Trip of a Lifetime: From Near Death to Full Recovery

Published Date: 
Wednesday, August 25, 2021

Aden – Twenty-one-year-old Ahmed started his journey from his home country of Ethiopia with one goal in mind: to reach the Kingdom of Saudi Arabia (KSA) and find work so he can provide for himself and his family.

He is one of many young Ethiopians who took this journey despite the risks of injury and even death along the way.

“I decided to travel to Saudi after I heard from other Ethiopian men that we can make good money working there,” said Ahmed.

“I did not know that I would lose my health and would not be able work and collect money.”

When he began, he did not know the trip would be so difficult. He spent two months travelling from

Ethiopia to Somalia, then from Somalia to Yemen. He then walked for several days to reach the border with KSA.

“When I reached the border, we were shot at. Many migrants were killed, and I was shot in my left leg. I could not move or run.”

“I was carried to a hospital in Sa'ada and I spent four days there suffering in real pain without any treatment. They eventually moved me to a better hospital where I spent a month and half.”

Migrants undergo health exams at IOM’s Migrant Response Point in Yemen. Photo: Majed Mohammed / IOM 2021

Many migrants passing through the country struggle to access healthcare in Yemen, where only half of health facilities are fully functional.

While he was in the hospital, Ahmed did not have any money to pay for the necessary check-ups and medicine. He had no choice but to leave the hospital after a month and half.  Unable to walk and without a place to go, he relied on the help of other Ethiopians to move to Al Jawf where he hoped to find support.

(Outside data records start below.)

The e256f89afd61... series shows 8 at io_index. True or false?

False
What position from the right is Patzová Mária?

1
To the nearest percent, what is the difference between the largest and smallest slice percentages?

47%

“I was sleeping on the street under a tree and ate the leftovers that people collected from the restaurants. I was dying slowly from hunger and pain.”

Out of compassion and solidarity, a group of Ethiopian migrants collected money to help him reach Aden. One Ethiopian migrant there told him about the services provided by the International Organization for Migration (IOM).

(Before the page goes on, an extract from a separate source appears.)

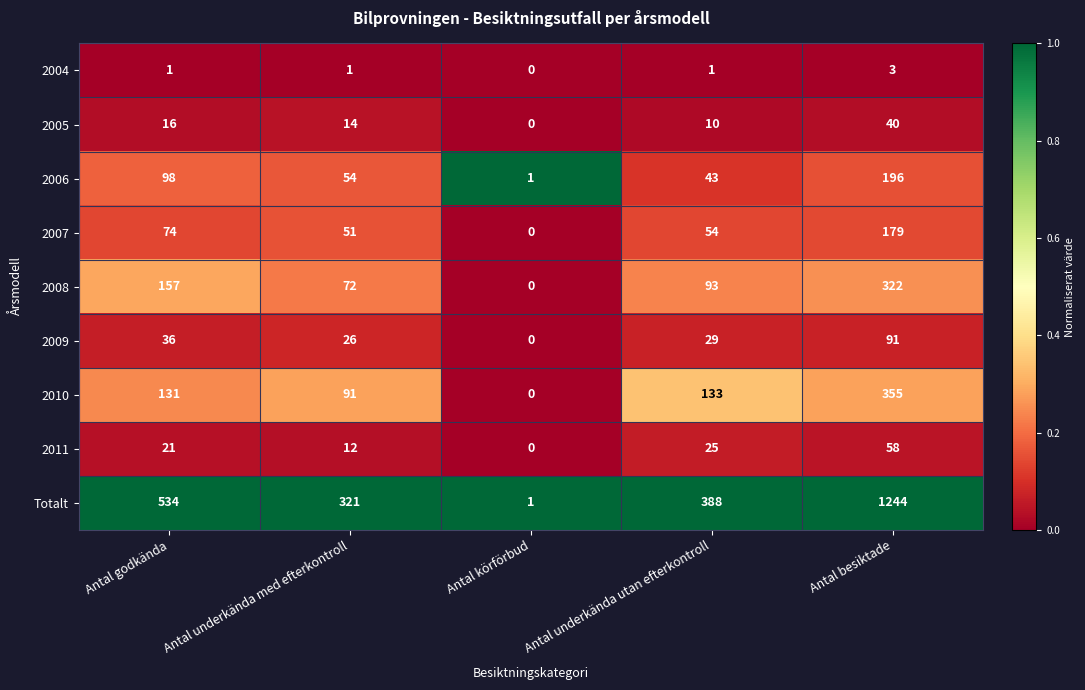

Which category has the lowest value in the 2009 series?

Antal körförbud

“Everything changed for me when a friend told me about an organization that provides healthcare for migrants. I asked him to help me reach them.”

“I was so relieved when he told me that medical staff would come take me to the hospital.”

An IOM medical staff checks Ahmed’s leg at the Migrant Response Point in Aden. Photo: Majed Mohammed / IOM 2021

The IOM health team transported him to the Migrant Response Point (MRP) where Ahmed received the intensive treatment that he needed to get his health back on track.

“The medical staff followed my health condition every day and found me a clean and safe place to stay after I improved. I feel much better now,” said Ahmed.

“Ahmed came to the MRP in a very bad condition. We took him to the hospital and made sure he received the proper treatment. We kept checking on him every day until he recovered,” said Dr. Hassan Faddaq, IOM doctor at the MRP.

IOM, with support of EU Humanitarian Aid, provides comprehensive healthcare to vulnerable migrants at its MRPs. Assistance includes consultation for sick migrants, health education, mental health and psychosocial support, vaccination, reproductive health care and referrals for further treatment to other facilities.

IOM also refers migrants to foster families who provide them with accommodation, meals, psychosocial support and medical observation and follow up until they complete their treatment.